Khadr's lawyers released documents Wednesday showing a Canadian official visiting Khadr in Guantanamo Bay was told of the measures taken to make the then-17-year-old more pliable for interviews."
Ottawa won't seek return of Khadr, Harper says
"TOKYO — Prime Minister Stephen Harper says he will not seek to bring alleged Canadian terrorist Omar Khadr home from Guatanamo Bay prison despite the unsealing of documents that reveal Canadian officials knew that he was deprived of sleep and forced to change cells every three hours to “make him more amenable and willing to talk.”
Mr. Harper's government has long insisted that it sought and received assurances from the U.S. that Mr. Khadr was being treated humanely, but the documents dating from 2003 and 2004 – when Mr. Khadr was 17 years old – indicate Canadian officials knew of his conditions and mistreatment.
He argued that the special U.S. military trial that Mr. Khadr faces – in which he does not have the same standard of legal representation and rights he would in an ordinary criminal trial – is the only way he could be brought to answer the charges against him.
“Mr. Khadr is accused of very serious things. There is a legal process in the United States. He can make his arguments in that process,” Mr. Harper said on a visit to Tokyo after the three-day summit of G8 leaders in northern Japan."
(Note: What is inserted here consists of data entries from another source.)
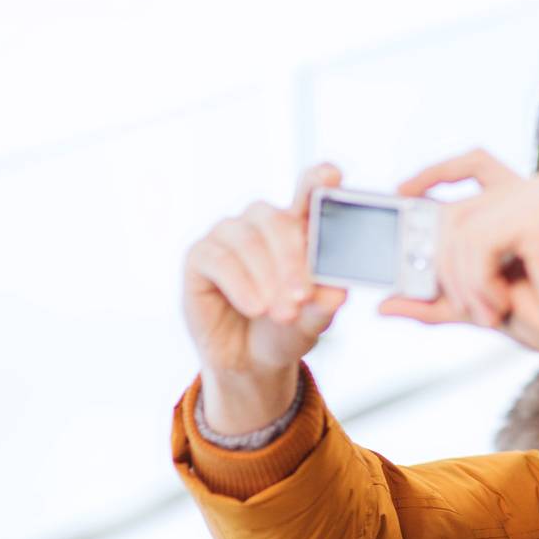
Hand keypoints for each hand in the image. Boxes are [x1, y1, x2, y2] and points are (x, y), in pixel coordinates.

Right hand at [182, 164, 348, 432]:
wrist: (250, 361)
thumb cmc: (288, 329)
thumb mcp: (313, 320)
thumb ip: (325, 305)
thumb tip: (338, 291)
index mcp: (299, 226)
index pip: (309, 191)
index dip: (318, 180)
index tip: (331, 176)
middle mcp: (263, 222)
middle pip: (278, 219)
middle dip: (293, 260)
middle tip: (303, 298)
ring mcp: (230, 235)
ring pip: (249, 240)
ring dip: (268, 278)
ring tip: (284, 313)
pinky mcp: (200, 255)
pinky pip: (220, 259)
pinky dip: (241, 285)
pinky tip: (256, 307)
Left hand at [379, 150, 538, 358]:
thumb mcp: (480, 306)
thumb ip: (437, 301)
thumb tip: (384, 305)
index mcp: (522, 203)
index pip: (474, 163)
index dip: (436, 171)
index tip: (403, 191)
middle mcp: (531, 190)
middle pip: (454, 212)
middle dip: (446, 267)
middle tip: (468, 307)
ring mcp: (538, 196)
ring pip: (460, 230)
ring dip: (464, 282)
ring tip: (490, 311)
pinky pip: (477, 240)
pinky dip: (478, 279)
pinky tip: (500, 301)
Canada's secret documents on Khadr's treatment revealed"Secret documents unsealed late Wednesday show for the first time the extent to which the federal government knew of the conditions facing Omar Khadr inside the ultra-secret prison of Guantanamo Bay.
Canada's only prisoner held at the controversial U.S. military camp was placed in a special program that intentionally deprived him of sleep and saw him moved every three hours for 21 days in order to “make him more amenable and willing to talk” prior to a visit by Canadian officials to Cuba.
Justice Richard Mosley, in ordering the tapes to be released, has already specified that Canada “became implicated in the violation” of international law when Foreign Affairs took part in the 2003 and 2004 interviews.
The judge said the videos showed Canada had been provided material that U.S. authorities had obtained by mistreating Mr. Khadr, yet chose to go ahead with the interrogation."